Victory for the Rice’s Whale: Federal Court Vacates Gulf of Mexico Biological Opinion for Offshore Oil and Gas Drilling

In August 2024, Sierra Club, its partners, the critically endangered Rice’s whale, and numerous other protected species experienced a sweet victory when a federal district court in Maryland vacated a National Marine Fisheries Service Biological Opinion (BiOp), a document meant to address potential harm to protected species caused by oil and gas drilling activities in the Gulf of Mexico. The court held that the BiOp, issued in 2020, violates the Endangered Species Act (ESA) and Administrative Procedure Act, highlighting the agency’s failure to sufficiently protect several Gulf species including the critically endangered Rice’s whale. With population estimates of less than 50 individuals exclusively inhabiting Gulf waters, the Rice’s whale is considered one of the planet’s most endangered marine mammals. Offshore drilling poses the most significant threat to the species’ existence, and scientists have concluded that the loss of even one whale could lead to the species’ extinction.

The court ruled that the BiOP was unlawful on several grounds. First, the BiOp underestimated the risk and harms of oil spills on protected species. Specifically, the agency failed to evaluate the risk and impacts from a very large oil spill greater than one-million barrels despite evidence that drilling activities could cause spills of that size. Second, in assessing whether oil and gas drilling activities in the Gulf of Mexico would jeopardize the continued existence of two ESA listed species – the Rice’s whale and the Gulf sturgeon – the agency assumed baseline population levels that ignored the catastrophic impacts of the 2010 Deepwater Horizon spill. The Rice’s whale population experienced a 17% decline as a result of the disaster, but the agency failed to account for this by assuming the species’ 2020 population was the same as it was in 2009. The court held that the agency was required to analyze impacts of the proposed oil and gas drilling against the cumulative harms that have led to the species’ current critically endangered status. The agency may not take action that deepens species’ jeopardy by causing additional harm: “If a species is already speeding toward the extinction cliff” as a result of “baseline conditions or cumulative effects,” “an agency may not press on the gas.” 

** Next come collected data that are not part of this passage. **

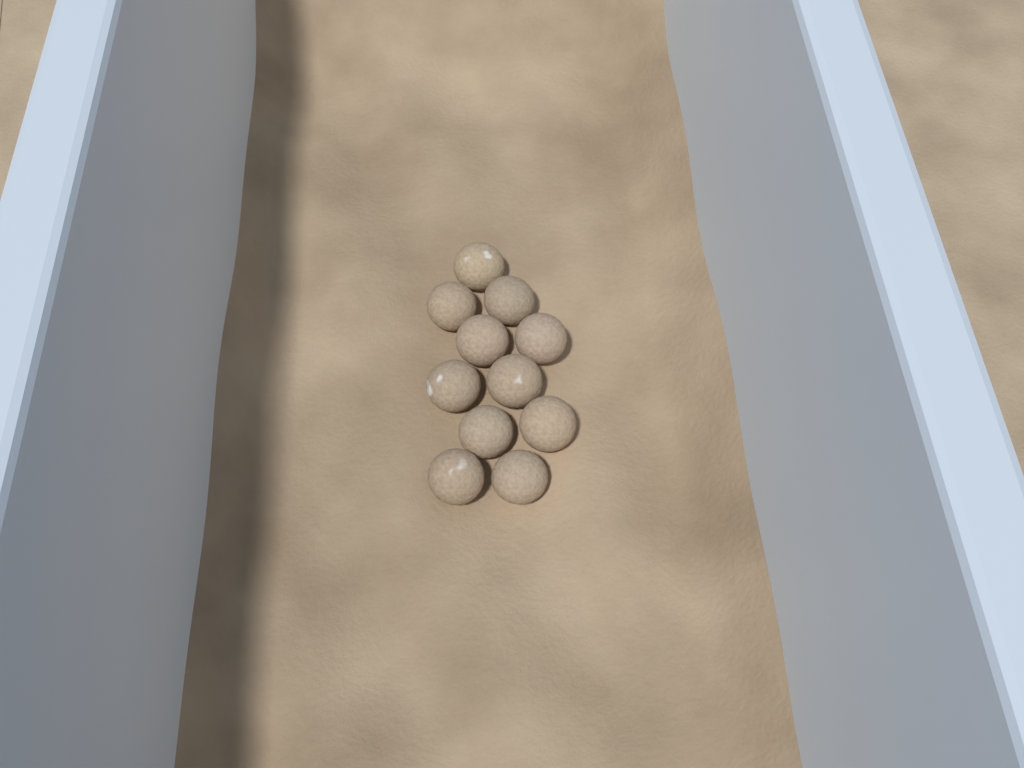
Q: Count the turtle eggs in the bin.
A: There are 11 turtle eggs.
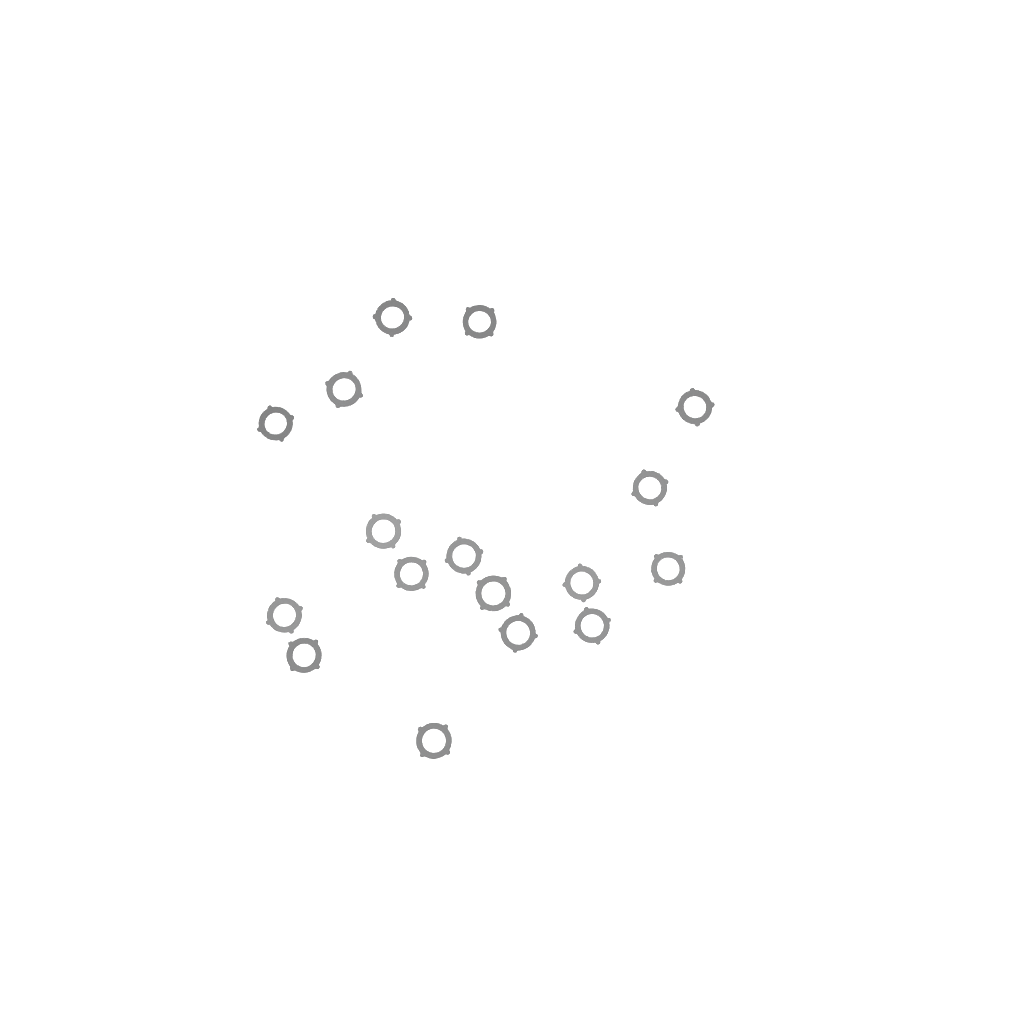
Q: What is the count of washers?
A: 17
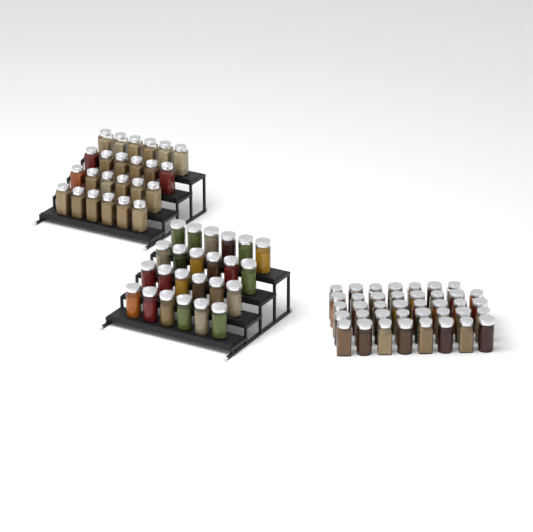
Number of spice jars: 87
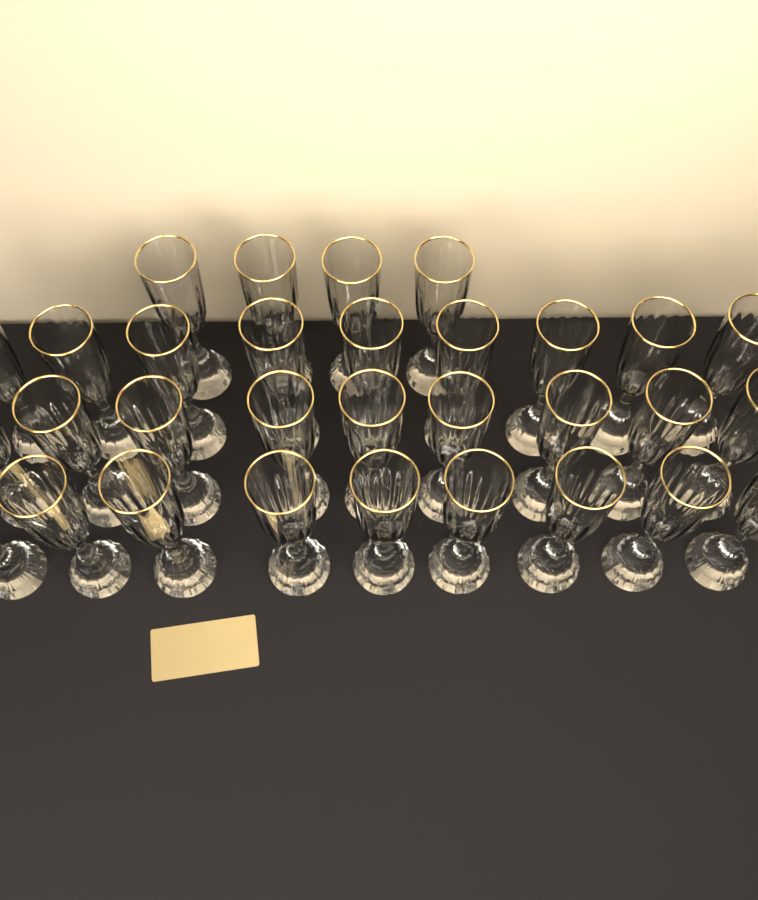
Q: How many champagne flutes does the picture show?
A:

Third, the court held that the agency violated the ESA by prescribing incomplete mitigation to protect the Rice’s whale that only addressed two of the several stressors the agency identified as contributing to the species’ peril. The agency failed to explain how those measures alone were sufficient to prevent species’ jeopardy. Similarly, the agency erred by failing to explain how the estimated loss of 12 whales that would occur with prescribed mitigation (nearly one-third the total population), as opposed to 17 whales without protective measures, would prevent jeopardy in light of evidence that the loss of even one reproductive female could result in population-level destructive effects.

Finally, the court held that the Biological Opinion’s Incidental Take Statement, providing operators liability coverage for “take” – harm or mortality – of whales, occurring incidental to approved oil and gas development activities, was flawed. First, the court found the agency’s failure to recognize oil spills as a source of take was irrational. Second, the agency’s method for calculating the number of whales injured or killed as a result of vessel strikes ignored the geographic locations in which vessels travel as a key factor in assessing the number of whales harmed. Vessels inevitably travel in areas dense with protected species, elevating the risk of vessel strike. By ignoring this critical factor, true harm to whales would never be accurately assessed, thus allowing operators to avoid having to take legally required steps to ensure against species harm beyond an acceptable level.

The court’s order both invalidates and sends back the 2020 Biological Opinion to the agency for further analysis and correction. The court held that vacating the Opinion is the only permissible remedy given the BiOPs significant flaws. Weighing the potential disruption that invalidating the Opinion would have on permitted oil and gas activities, the court set December 20, 2024 as the cancellation date, allowing the agency several additional months to correct the BiOP’s flaws that it voluntarily began to revise back in 2022 and had projected it could complete by the end of this year.

Sierra Club senior attorney Devorah Ancel led the legal efforts for the organization, which was also represented by Earthjustice. Sierra Club was joined in this lawsuit by partner organizations Center for Biological Diversity, Earthjustice, Friends of the Earth, and Turtle Island Restoration Network.